Auf eine Seite verschoben
Die Analysen enthüllten: Das Magnetfeld des Saturn ist deutlich verschoben und asymmetrisch. „Die Beobachtungen der Cassini-Sonde enthüllen, dass sich die Kopfregionen des Saturn-Magnetfelds nicht gleichmäßig um den Tagespunkt verteilen, sondern in den Nachmittag verlagert sind“, berichten die Forschenden. Die Zonen, in denen die Magnetfeldlinien Richtung Oberfläche abknicken liegen demnach nicht wie bei der Erde einander gegenüber über den Polen, sondern sind beide in Richtung der Abendseite verschoben.
Die Folge: Das gesamte Saturn-Magnetfeld des Saturn bekommt dadurch eine Unwucht: Die Magnetfeldlinien sind auf einer Seite weiter ausgewölbt als auf der anderen, dadurch ist auch das Magnetfeld insgesamt asymmetrisch. „Dies zeigt, dass sich die Magnetosphäre des Saturn fundamental von der der Erde unterscheidet“, sagt Coates.
Beim Saturn sind die Kopfregionen beide zu einer Seite verschoben, dadurch ist die Magnetosphäre asymmetrisch. © SUSTech
Schnelle Rotation reißt Magnetfeld mit
Aber warum? Einer der Gründe für das verbeulte Magnetfeld des Ringplaneten ist seine schnelle Rotation: Obwohl der Saturn 9,5-mal größer ist als die Erde, benötigt er für Drehung nur 10,7 Stunden – sein Tag ist demnach sogar kürzer als der irdische. Die durch diese Rotation erzeugten Kräfte reißen auch die Magnetfeldlinien ei Stück mit und verschieben dadurch die Kopfregion, wie das Team erklärt. Ähnliches wurde auch schon beim Jupiter beobachtet.

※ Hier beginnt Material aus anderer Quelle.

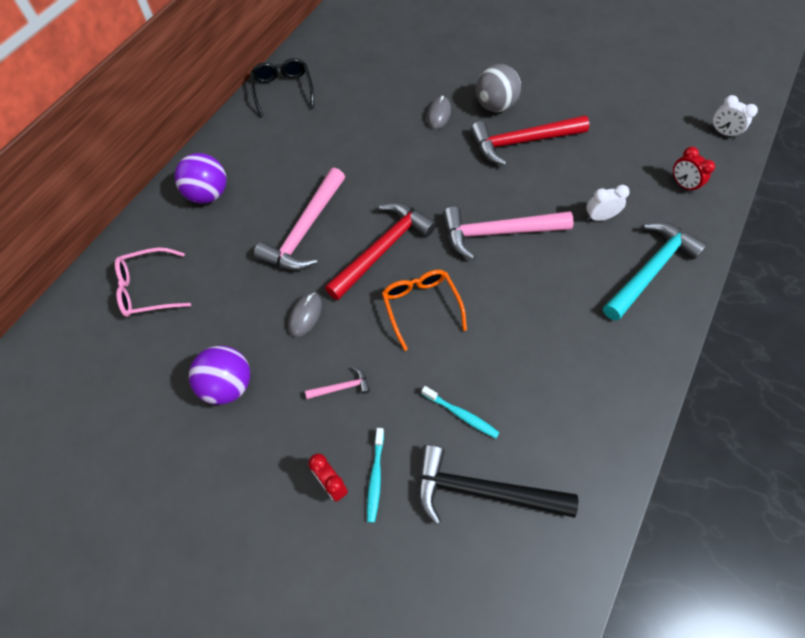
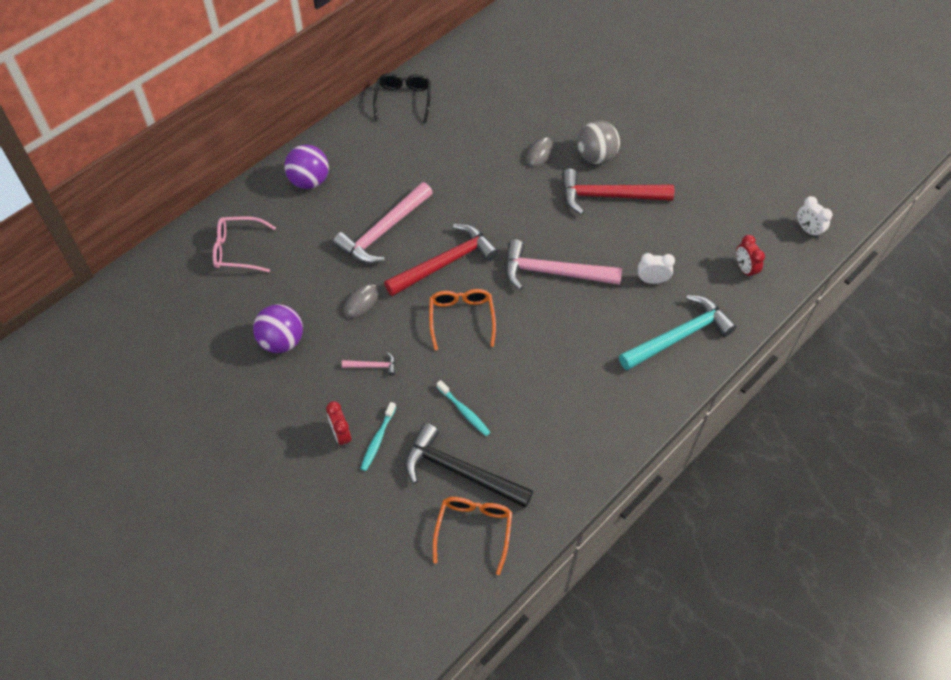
camera: 15 degrees right, 5 degrees down
none -> orange glasses [433,497,512,575]

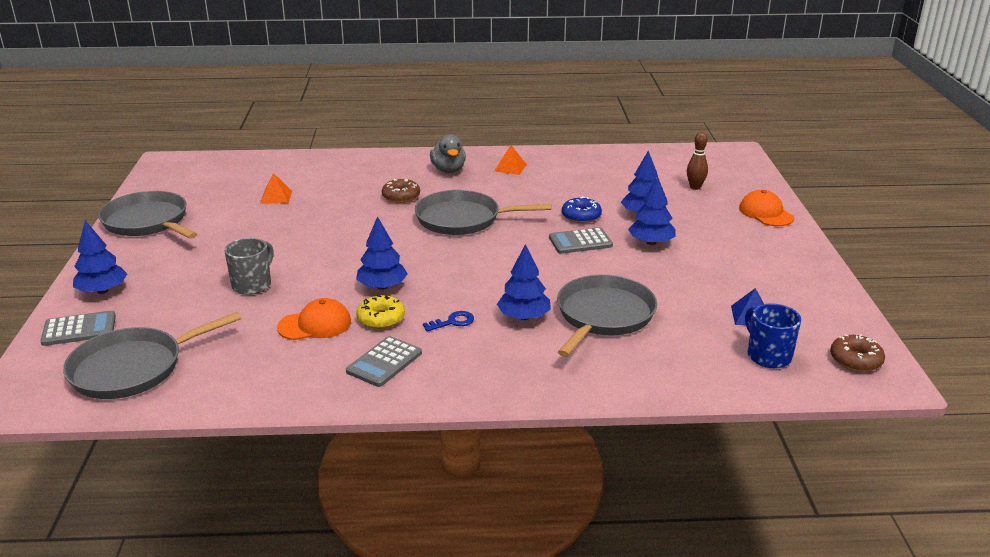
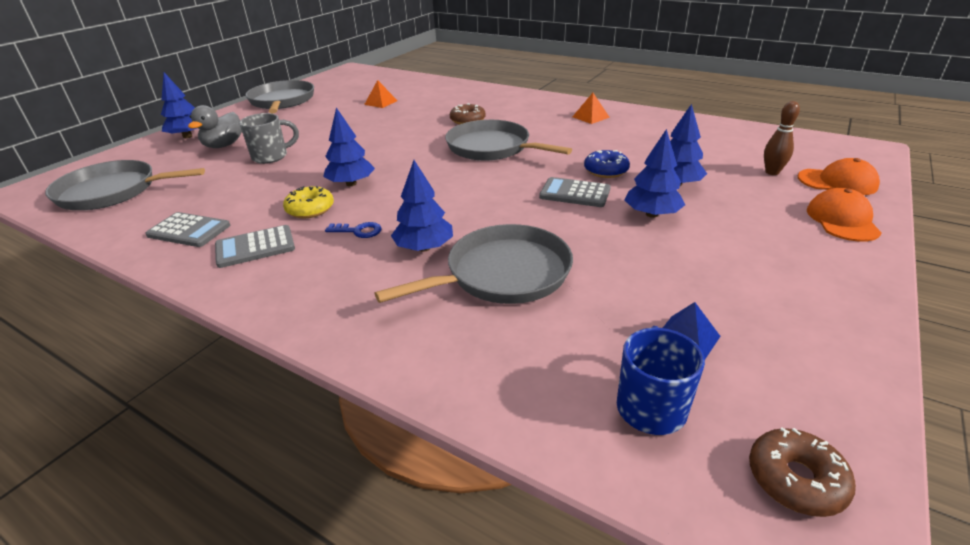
camera: 35 degrees right, 5 degrees up
grey calculator [41,311,116,346] -> grey calculator moved to [145,212,230,247]
orange cap [277,298,351,340] -> orange cap moved to [798,158,880,195]
grey duck [430,134,466,173] -> grey duck moved to [188,105,242,148]

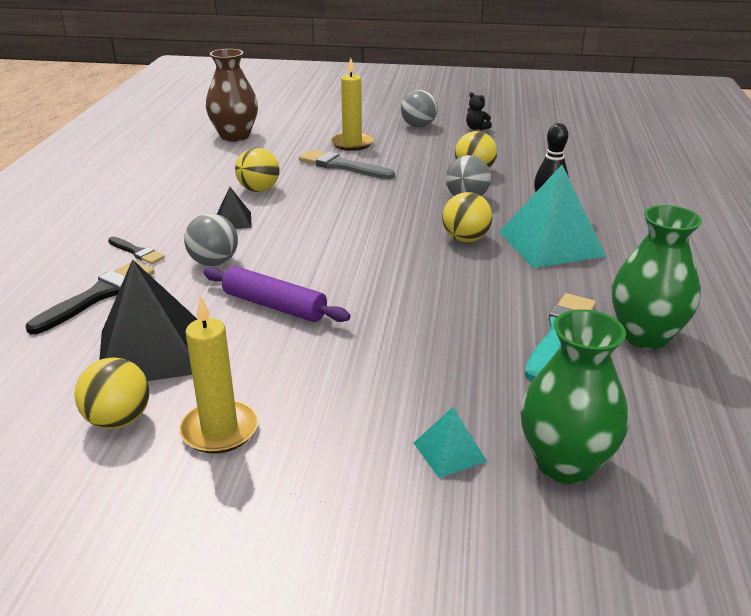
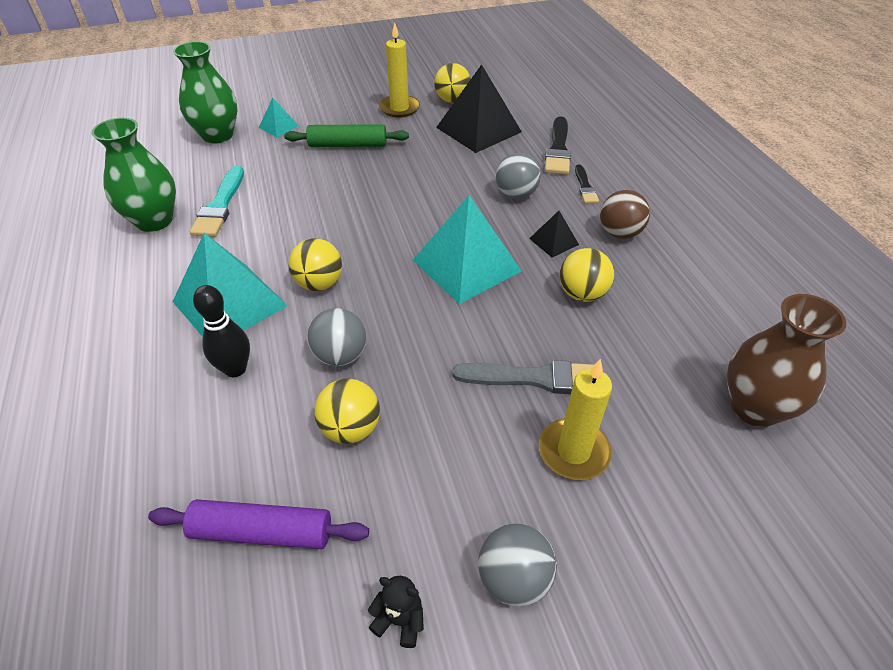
camera: 155 degrees right, 15 degrees up
black brush [108,237,165,264] -> black brush turned 105 degrees counterclockwise [575,165,599,203]
purple rolling pin [203,266,350,322] -> purple rolling pin moved to [148,499,369,549]
none -> green rolling pin [284,124,409,147]
none -> turquoise pyramid [413,195,522,304]
none -> brown ball [600,190,650,239]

„Unsere Studie liefert damit entscheidende Belege für eine seit langem bestehende Theorie“, sagt Coates. „Nach dieser löst die schnelle Drehung massereicher Planeten wie Saturn den Sonnenwind als dominanten Gestalter der Magnetosphäre ab.“ Während die irdische Magnethülle primär vom Sonnenwind verformt wird, ist bei Gasriesen wie Saturn und Jupiter die Rotation der prägende Faktor.
Plasma-Einstrom als zweiter Einflussfaktor
Zusätzlich kommt beim Saturn noch der Einfluss des Plasmas dazu, das von den Ringen und Monden aus in die Gashülle des Planeten strömt. Diese dichte Hülle aus geladenen Teilchen beeinflusst ebenfalls Form und Stärke des Magnetfelds. „Enceladus ist ein Hauptreiber dieses Faktors, denn er setzt enorme Mengen Wasser frei, die ionisiert werden und dann die Magnetosphäre des Saturn mit Plasma beladen“, erklärt Koautor Zhonghua Yao von der Universität Hongkong.
Beides zusammen sorgt dafür, dass die Magnetsphäre des Saturn anders reagiert und anders geformt ist als die irdische. „Solche Vergleiche zwischen Planeten verraten uns, welche grundlegenden Gesetzmäßigkeiten diese Prozesse steuern“, so Yao. „Diese helfen und dann dabei zu verstehen, wie die Magnetosphären auch extrasolarer Planeten funktionieren könnten. (Nature Communications, 2026; doi: 10.1038/s41467-026-69666-9)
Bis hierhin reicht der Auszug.